** Available data **

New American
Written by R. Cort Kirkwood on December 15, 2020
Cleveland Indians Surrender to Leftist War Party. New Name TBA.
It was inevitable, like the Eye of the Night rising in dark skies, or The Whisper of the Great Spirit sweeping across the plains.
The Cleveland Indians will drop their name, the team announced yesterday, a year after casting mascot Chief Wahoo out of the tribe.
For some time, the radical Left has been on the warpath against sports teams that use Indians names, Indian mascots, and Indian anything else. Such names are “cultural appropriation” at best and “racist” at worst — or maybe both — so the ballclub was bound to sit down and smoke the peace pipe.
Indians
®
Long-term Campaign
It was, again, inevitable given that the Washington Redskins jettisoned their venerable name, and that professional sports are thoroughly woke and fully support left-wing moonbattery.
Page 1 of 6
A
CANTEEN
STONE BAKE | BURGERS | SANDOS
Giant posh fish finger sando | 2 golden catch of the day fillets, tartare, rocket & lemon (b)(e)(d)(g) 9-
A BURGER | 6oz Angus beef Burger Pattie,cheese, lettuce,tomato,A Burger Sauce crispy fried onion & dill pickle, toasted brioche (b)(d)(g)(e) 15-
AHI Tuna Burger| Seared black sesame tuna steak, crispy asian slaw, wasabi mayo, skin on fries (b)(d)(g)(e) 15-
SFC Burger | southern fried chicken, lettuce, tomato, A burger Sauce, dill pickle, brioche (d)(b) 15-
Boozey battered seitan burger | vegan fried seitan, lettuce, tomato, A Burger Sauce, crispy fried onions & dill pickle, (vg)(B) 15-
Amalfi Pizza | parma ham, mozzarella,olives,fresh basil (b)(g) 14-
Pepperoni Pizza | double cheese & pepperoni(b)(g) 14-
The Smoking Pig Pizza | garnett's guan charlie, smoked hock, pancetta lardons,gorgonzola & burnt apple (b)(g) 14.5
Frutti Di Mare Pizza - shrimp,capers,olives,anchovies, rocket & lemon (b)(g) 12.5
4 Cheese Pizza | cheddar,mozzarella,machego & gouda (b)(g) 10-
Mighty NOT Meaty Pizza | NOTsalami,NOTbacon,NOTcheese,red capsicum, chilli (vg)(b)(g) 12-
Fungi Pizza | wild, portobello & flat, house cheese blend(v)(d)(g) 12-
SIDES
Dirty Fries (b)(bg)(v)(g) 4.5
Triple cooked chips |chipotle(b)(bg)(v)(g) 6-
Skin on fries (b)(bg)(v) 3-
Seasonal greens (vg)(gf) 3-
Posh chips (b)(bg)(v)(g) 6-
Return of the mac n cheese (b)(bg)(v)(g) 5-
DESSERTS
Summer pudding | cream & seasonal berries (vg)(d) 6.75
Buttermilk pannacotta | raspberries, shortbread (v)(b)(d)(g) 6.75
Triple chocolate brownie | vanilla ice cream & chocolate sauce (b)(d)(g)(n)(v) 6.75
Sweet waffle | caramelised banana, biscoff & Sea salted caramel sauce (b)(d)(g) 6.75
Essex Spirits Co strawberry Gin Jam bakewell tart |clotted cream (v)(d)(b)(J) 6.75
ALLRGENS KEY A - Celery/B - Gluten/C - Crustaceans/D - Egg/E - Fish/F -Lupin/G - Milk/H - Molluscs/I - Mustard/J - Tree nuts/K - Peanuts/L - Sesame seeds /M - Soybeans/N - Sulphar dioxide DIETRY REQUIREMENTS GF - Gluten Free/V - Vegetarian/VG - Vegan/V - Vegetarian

** Action item **
Would you copy out exactly the lines above that start at the one containing "Fungi Pizza |" and end at the one containing "Triple chocolate brownie", inclusive?

** Problem solution **
Fungi Pizza | wild, portobello & flat, house cheese blend(v)(d)(g) 12-
SIDES
Dirty Fries (b)(bg)(v)(g) 4.5
Triple cooked chips |chipotle(b)(bg)(v)(g) 6-
Skin on fries (b)(bg)(v) 3-
Seasonal greens (vg)(gf) 3-
Posh chips (b)(bg)(v)(g) 6-
Return of the mac n cheese (b)(bg)(v)(g) 5-
DESSERTS
Summer pudding | cream & seasonal berries (vg)(d) 6.75
Buttermilk pannacotta | raspberries, shortbread (v)(b)(d)(g) 6.75
Triple chocolate brownie | vanilla ice cream & chocolate sauce (b)(d)(g)(n)(v) 6.75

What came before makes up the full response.